Soup for the soul from southern Vietnam
That’s because it didn’t make its way up to the capital from HCM City until a year and a half ago, when friends Nguyen Anh Tuyet and Hoang Bich Huong first opened their restaurant Ut Coi.
The broth of Ut Coi’s signature banh canh ghe (crab thick rice noodle soup) is thicker than you’d expect from a Vietnamese noodle soup. It’s clear and thickened with tapioca, creating a texture similar to the classic American-Chinese sweet and sour soup. It’s made with banh canh noodles, which are round like bun but nearly as thick as your finger. They’re fun to try, but a bit unwieldy and less likely to pick up herbs and flavours in a spoonful.
Ut Coi has moved around, but its current location is 2B Quang Trung, just southwest of Hoan Kiem Lake. The décor is simple: a bamboo-lined storefront, white interior walls, bamboo tables and squat little bamboo chairs not unlike the seating at street food stalls.
“We loved banh canh at first sight,” said co-owner Tuyet. She and Huong are from Ha Noi, but they studied how to make the intensely popular soup when they were visiting the south. “Pho is so popular in the south, but we don’t have banh canh here (in the north). It’s one of these really special traditional soups.”
How delicious it is?
Pho is a lot easier to make than banh canh, Tuyet said. The thickness has to be just right. There are more steps involved, and careful control is required in the heating and addition of ingredients. Most of Ut Coi’s seafood is sourced from the northern shore, but the crab comes from down south — it’s best there, Tuyet said.

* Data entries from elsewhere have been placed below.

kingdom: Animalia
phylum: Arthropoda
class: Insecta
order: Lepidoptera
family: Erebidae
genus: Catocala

The broth’s sweetness — more evidence of its southern origins — comes from the fresh crab, as well as a little sugar. It’s also made with pork bone, garlic, dried shrimp and squid. Floating in the broth are fresh herbs, green onion, sliced pork, a shrimp and a quail egg. It comes with more fresh herbs on the side — a big plus in my book.
The small morsels of fresh crab I scooped up in each spoonful were extremely satisfying to someone used to the field crab crumbles of bun rieu cua (field crab noodle soup). The bits of crab shell were quite distracting at times, but not a deal-breaker. The broth was so tangy I forgot to add the extra essentials sitting on the table – lime and fresh chilli.
My friend and I also ordered the goi cuon tom thit (shrimp and pork spring rolls). They weren’t much to look at and the rice paper was quite sticky, but the dip was divine, made with pork, peanuts and black sauce. They also offer banh bot loc mang cay (bamboo shoot dumplings with tapioca starch), which have a strong black pepper flavour and are worth a try if you enjoy the pungent bamboo.
Ut Coi’s prices are affordable — VND55,000 for a bowl of seafood-laden soup. If you’re craving a bowl of noodles and seeking out a sweet southern alternative to your regular bun or pho, it’s worth a try.
Tuyet and Huong want to show diners a bit of traditional culture without the grimy reputation of street food, Tuyet said. Their establishment is reminiscent of a street food stall in terms of decor, but they are looking to divorce themselves from that image when it comes to hygiene. They see Ut Coi as a growing brand.
“We plan to expand, but not too many,” Tuyet added. “We want to do it in a very traditional way, not like a fast food restaurant, so we do it step-by-step, not so quickly.”